8. The ammunition cartridge of claim 7, wherein the EMP is generated with internal friction from dissimilar laminar flow of the liquid metal to create a static charge inside the hollow body.

9. The ammunition cartridge of claim 7, wherein the liquid metal is liquid mercury.

10. The ammunition cartridge of claim 7, wherein the tip is threaded to the hollow body.

11. The ammunition cartridge of claim 10, wherein the tip has a stem that extends into the chamber of the hollow body.

12. The ammunition cartridge of claim 11, wherein the stem has a threaded portion adjacent the tip configured to threadably couple to a shoulder of the hollow body.

13. The ammunition cartridge of claim 7, wherein the hollow body comprises copper.

14. The ammunition cartridge of claim 7, wherein the tip comprises a material chosen from a group consisting of copper, tungsten, magnesium, titanium and a polymer material.

15. An ammunition cartridge for use in a shooting application, comprising:

a base having a cavity configured to receive and hold a propellant;

a hollow body coupled to the base, the hollow body having a chamber receiving and holding a payload material comprising a liquid metal; and

a tip removably coupled to the hollow body, the tip being interchangeable between a plurality of different tips, each of the tips comprising a different material;

wherein following launch of the tip and hollow body a difference in a rotation of the hollow body and a rotation of the liquid metal in the chamber generates an electrostatic charge in the hollow body following launch configured to release an electromagnetic pulse (EMP) into a target upon the tip and hollow body impacting the target.

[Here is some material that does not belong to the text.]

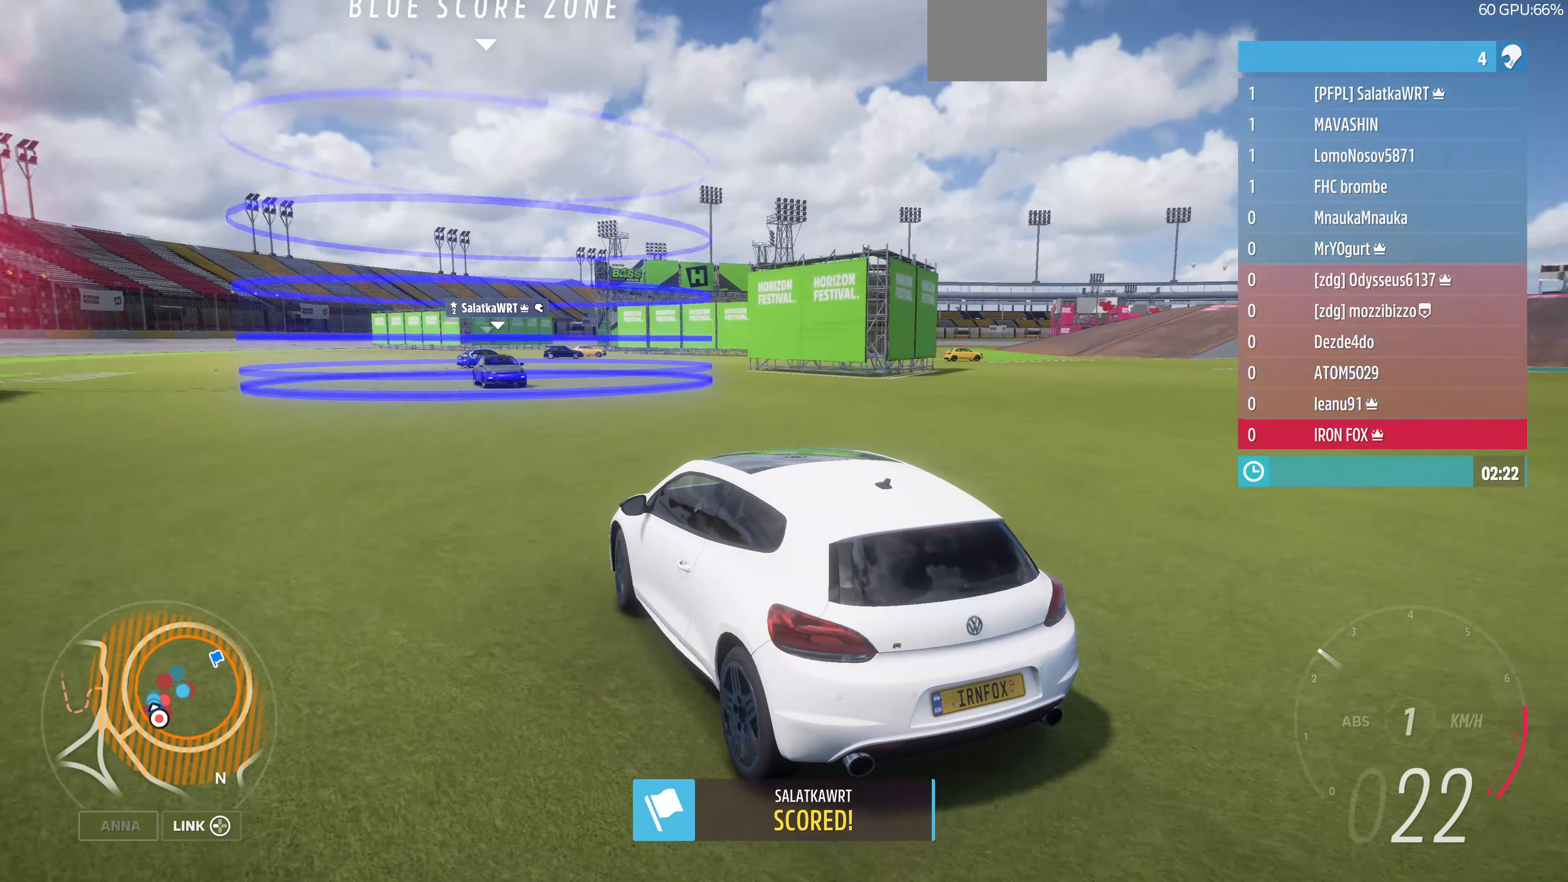
{"buttons": [], "left_stick": "up-left", "right_stick": "up", "events": [[400, "left_stick", "up-left"]]}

16. The ammunition cartridge of claim 15, wherein the EMP is generated with internal friction from dissimilar laminar flow of the liquid metal to create a static charge inside the hollow body.

17. The ammunition cartridge of claim 15, wherein the liquid metal is liquid mercury.

18. The ammunition cartridge of claim 15, wherein the tip is threaded to the hollow body.

19. The ammunition cartridge of claim 18, wherein the tip has a stem that extends into the chamber of the hollow body.

20. The ammunition cartridge of claim 19, wherein the stem has a threaded portion adjacent the tip configured to threadably couple to a shoulder of the hollow body.